For most of the country, the waning weeks of November and approach of December can only mean one thing: Cold temperatures will come knocking very soon. “Cold” is of course a term that’s defined by those experiencing it, but temperatures inside your home dropping below 60 degrees is bound to be uncomfortable. According to state estimates, the average winter temperature across Virginia in January can range anywhere from 19 degrees in the northern regions of the state to a high of 48 degrees in the Chesapeake Bay and Eastern Shore regions. If you ask us, neither of these two numbers are all that warm.
That’s why we’re happy to see The Virginian-Pilot newspaper recently taking time out to run through the different types of home insulation and how homeowners can decide which type is the right fit for the residence and unique situation. According to the Nov. 18, 2017 article, those in the position to have new insulation applied have an advantage over homeowners who don’t. That means new constructions, renovations or those without existing electrical and plumbing systems that could interfere with application should take time out to learn more about their options.
Per the article, foam sprays and paper-backed fiberglass insulations are some of the most convenient, effective and popular options currently on the market. Taking the foam route typically offers consumers two options: open and closed. Not only is closed-cell polyurethane spray proven to be the most effective at trapping heat inside, it also expands some 30 times its size after application and creates a dense barrier filled with inert gas-packed bubbles. The perks of an open-cell spray include sound insulation on top of applications to crawl spaces, attics and ceilings.

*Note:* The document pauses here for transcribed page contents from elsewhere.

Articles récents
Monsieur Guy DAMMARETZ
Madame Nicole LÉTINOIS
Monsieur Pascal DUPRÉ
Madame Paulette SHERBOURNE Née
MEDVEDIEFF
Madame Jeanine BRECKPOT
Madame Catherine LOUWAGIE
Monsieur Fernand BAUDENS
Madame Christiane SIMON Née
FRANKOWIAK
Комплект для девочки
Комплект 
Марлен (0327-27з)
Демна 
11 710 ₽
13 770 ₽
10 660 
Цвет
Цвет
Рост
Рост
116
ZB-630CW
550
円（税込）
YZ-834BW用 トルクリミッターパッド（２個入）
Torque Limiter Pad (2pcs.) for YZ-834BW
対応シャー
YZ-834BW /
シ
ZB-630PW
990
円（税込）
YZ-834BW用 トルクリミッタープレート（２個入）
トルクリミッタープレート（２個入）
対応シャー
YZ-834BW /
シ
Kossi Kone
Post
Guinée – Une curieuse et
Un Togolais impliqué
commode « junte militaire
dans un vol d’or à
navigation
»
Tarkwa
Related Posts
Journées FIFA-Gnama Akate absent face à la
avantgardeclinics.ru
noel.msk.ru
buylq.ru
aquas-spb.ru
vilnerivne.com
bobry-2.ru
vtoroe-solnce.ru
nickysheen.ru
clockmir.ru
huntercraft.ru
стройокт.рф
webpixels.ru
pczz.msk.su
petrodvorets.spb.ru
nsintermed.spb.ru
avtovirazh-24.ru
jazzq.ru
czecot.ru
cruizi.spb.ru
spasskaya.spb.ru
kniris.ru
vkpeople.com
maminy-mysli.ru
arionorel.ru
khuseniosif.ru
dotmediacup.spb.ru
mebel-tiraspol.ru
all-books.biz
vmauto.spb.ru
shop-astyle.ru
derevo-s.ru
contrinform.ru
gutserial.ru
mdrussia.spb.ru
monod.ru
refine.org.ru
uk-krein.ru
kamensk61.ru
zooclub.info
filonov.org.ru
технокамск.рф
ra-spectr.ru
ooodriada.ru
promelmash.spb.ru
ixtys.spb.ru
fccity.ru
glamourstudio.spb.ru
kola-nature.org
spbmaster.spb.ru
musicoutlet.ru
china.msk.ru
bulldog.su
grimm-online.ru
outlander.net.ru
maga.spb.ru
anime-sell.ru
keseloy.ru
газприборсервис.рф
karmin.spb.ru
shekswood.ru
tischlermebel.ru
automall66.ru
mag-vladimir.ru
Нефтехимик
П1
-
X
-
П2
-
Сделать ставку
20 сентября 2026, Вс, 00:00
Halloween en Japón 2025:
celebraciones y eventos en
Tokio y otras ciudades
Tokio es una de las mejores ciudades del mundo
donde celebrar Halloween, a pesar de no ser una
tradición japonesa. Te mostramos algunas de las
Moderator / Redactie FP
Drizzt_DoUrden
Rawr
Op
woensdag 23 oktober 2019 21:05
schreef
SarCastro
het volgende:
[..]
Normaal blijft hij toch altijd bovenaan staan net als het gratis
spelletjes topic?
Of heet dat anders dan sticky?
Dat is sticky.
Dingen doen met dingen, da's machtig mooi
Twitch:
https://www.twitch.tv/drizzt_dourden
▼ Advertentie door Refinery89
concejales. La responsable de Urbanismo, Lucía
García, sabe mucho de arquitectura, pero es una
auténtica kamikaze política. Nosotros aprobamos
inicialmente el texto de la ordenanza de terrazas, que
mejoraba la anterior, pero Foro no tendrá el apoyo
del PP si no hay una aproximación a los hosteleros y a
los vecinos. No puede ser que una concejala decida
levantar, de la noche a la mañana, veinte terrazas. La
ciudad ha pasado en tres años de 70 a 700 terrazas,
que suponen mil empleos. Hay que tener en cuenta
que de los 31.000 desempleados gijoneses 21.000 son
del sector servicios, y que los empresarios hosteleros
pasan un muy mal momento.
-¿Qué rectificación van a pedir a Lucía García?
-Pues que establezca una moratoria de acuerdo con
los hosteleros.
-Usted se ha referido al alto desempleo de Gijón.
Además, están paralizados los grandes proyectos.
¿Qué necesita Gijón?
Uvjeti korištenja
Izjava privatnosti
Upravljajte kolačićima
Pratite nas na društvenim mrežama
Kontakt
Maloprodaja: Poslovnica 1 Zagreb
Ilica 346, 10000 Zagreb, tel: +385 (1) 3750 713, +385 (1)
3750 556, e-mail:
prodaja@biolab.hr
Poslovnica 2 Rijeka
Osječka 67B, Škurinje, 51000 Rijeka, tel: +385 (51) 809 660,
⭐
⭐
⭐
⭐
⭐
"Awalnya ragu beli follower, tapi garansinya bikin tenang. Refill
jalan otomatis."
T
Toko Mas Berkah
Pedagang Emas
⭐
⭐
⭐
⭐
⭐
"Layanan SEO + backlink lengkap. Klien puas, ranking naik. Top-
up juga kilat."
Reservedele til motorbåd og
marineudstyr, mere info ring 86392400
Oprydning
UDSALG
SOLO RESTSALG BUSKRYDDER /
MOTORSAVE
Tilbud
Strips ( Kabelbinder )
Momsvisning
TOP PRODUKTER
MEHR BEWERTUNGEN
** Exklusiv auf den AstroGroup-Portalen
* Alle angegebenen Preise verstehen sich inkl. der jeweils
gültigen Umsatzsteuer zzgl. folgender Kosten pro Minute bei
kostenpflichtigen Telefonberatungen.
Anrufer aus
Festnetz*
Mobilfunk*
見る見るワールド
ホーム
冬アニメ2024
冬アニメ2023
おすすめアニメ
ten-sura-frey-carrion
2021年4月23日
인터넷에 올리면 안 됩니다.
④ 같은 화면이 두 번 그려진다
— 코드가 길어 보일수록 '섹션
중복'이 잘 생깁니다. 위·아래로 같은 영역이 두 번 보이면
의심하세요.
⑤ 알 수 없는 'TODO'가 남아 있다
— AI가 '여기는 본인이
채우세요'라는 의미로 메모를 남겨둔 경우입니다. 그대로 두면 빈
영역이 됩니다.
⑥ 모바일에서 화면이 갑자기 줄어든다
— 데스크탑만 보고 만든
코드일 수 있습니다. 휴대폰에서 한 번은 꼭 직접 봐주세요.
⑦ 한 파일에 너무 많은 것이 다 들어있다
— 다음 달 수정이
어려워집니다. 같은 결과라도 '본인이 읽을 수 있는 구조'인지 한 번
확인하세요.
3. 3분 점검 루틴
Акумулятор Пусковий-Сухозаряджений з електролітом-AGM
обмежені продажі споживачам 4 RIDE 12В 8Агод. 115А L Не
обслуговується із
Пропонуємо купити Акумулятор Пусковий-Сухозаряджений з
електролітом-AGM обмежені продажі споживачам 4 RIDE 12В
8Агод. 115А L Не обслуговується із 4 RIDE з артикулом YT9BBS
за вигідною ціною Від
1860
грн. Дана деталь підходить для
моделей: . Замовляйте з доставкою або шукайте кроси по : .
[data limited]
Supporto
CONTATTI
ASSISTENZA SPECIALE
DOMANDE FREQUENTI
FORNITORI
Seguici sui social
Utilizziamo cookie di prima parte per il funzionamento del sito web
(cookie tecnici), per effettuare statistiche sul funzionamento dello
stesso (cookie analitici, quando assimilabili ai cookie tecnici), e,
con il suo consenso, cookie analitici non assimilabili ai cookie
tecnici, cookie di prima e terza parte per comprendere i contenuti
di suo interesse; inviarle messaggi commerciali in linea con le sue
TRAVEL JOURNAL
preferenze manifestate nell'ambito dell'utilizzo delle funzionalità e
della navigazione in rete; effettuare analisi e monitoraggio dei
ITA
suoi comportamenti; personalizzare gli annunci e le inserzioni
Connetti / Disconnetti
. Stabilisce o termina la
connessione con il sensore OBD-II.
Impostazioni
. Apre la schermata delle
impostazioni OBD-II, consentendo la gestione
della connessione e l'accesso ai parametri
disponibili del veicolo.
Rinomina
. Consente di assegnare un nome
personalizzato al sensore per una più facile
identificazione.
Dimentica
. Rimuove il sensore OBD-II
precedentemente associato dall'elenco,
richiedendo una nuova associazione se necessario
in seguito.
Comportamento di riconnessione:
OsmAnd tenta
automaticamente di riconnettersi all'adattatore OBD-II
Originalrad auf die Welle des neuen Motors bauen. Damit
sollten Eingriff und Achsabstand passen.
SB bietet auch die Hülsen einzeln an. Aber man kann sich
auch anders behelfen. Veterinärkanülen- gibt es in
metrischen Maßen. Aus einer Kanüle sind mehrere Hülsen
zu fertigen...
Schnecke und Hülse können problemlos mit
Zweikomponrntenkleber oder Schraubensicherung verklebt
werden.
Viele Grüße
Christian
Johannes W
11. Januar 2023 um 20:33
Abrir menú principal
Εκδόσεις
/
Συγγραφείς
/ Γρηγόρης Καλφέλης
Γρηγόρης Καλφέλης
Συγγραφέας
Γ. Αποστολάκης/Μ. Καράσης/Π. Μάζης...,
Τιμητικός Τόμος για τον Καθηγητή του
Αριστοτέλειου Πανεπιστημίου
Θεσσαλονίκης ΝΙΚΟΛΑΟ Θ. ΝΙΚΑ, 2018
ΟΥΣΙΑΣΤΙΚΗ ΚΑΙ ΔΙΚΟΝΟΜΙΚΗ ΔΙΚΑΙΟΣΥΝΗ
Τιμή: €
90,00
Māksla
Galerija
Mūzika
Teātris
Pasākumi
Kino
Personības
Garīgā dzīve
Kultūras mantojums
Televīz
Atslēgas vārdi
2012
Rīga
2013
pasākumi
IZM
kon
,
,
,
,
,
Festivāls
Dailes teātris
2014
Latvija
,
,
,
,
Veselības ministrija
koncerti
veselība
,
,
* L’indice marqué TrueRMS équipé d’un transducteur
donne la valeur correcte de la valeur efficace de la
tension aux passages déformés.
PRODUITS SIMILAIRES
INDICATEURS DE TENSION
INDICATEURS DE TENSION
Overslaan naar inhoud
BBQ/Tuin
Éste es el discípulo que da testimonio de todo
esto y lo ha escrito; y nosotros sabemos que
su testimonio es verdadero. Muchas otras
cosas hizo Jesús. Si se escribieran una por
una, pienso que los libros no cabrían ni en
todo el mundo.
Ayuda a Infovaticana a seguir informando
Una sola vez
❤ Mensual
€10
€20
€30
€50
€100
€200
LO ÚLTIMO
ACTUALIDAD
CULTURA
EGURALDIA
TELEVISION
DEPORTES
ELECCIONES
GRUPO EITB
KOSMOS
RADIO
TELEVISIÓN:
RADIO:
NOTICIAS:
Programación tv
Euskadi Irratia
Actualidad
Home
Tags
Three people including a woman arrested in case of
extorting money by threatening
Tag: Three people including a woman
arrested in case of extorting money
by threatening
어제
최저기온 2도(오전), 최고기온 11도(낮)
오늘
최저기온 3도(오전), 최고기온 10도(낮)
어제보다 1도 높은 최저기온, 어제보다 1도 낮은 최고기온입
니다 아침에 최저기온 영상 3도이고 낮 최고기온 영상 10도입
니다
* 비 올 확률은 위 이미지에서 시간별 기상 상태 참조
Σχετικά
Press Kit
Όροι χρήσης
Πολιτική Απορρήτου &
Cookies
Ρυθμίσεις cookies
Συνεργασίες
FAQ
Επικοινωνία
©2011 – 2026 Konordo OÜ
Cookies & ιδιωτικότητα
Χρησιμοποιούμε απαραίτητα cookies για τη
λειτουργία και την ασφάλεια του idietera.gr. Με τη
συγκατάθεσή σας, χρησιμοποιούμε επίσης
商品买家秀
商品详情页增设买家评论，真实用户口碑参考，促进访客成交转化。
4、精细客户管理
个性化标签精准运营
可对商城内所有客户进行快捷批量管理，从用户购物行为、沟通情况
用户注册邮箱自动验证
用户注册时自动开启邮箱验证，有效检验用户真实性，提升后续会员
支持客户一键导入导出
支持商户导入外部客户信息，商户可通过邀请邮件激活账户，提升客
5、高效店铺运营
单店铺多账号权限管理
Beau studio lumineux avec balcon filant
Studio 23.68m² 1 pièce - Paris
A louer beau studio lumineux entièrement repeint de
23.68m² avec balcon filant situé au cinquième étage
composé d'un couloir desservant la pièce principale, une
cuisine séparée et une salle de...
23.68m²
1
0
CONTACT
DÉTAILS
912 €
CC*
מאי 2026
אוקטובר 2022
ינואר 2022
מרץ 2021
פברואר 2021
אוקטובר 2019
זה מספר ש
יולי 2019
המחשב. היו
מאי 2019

As the newspaper puts it, open-cell polyurethane spray is “soft and lightweight and can be blown into the oddest-shaped and hardest-to-reach spaces.” The article goes on to address the other two popular insulation options – fiberglass and cotton batts – as “an effective and very economical choice.” The caveat here is that hard-to-reach spaces are best served through the aforementioned sprays but a trained insulation expert should be consulted when you’re making that decision.
No matter which route you choose, you’ll be saving untold amounts of money on utility bills. Think about it this way: A well-insulated home that doesn’t let expensive heat escape through unseen cracks is a structure that works for you. For those ready to find a skilled and local insulation company capable of sealing attics, crawlspaces and interior walls so that your home remains warm in the winter, you’ll be taking proactive measures sure to pay off in the end.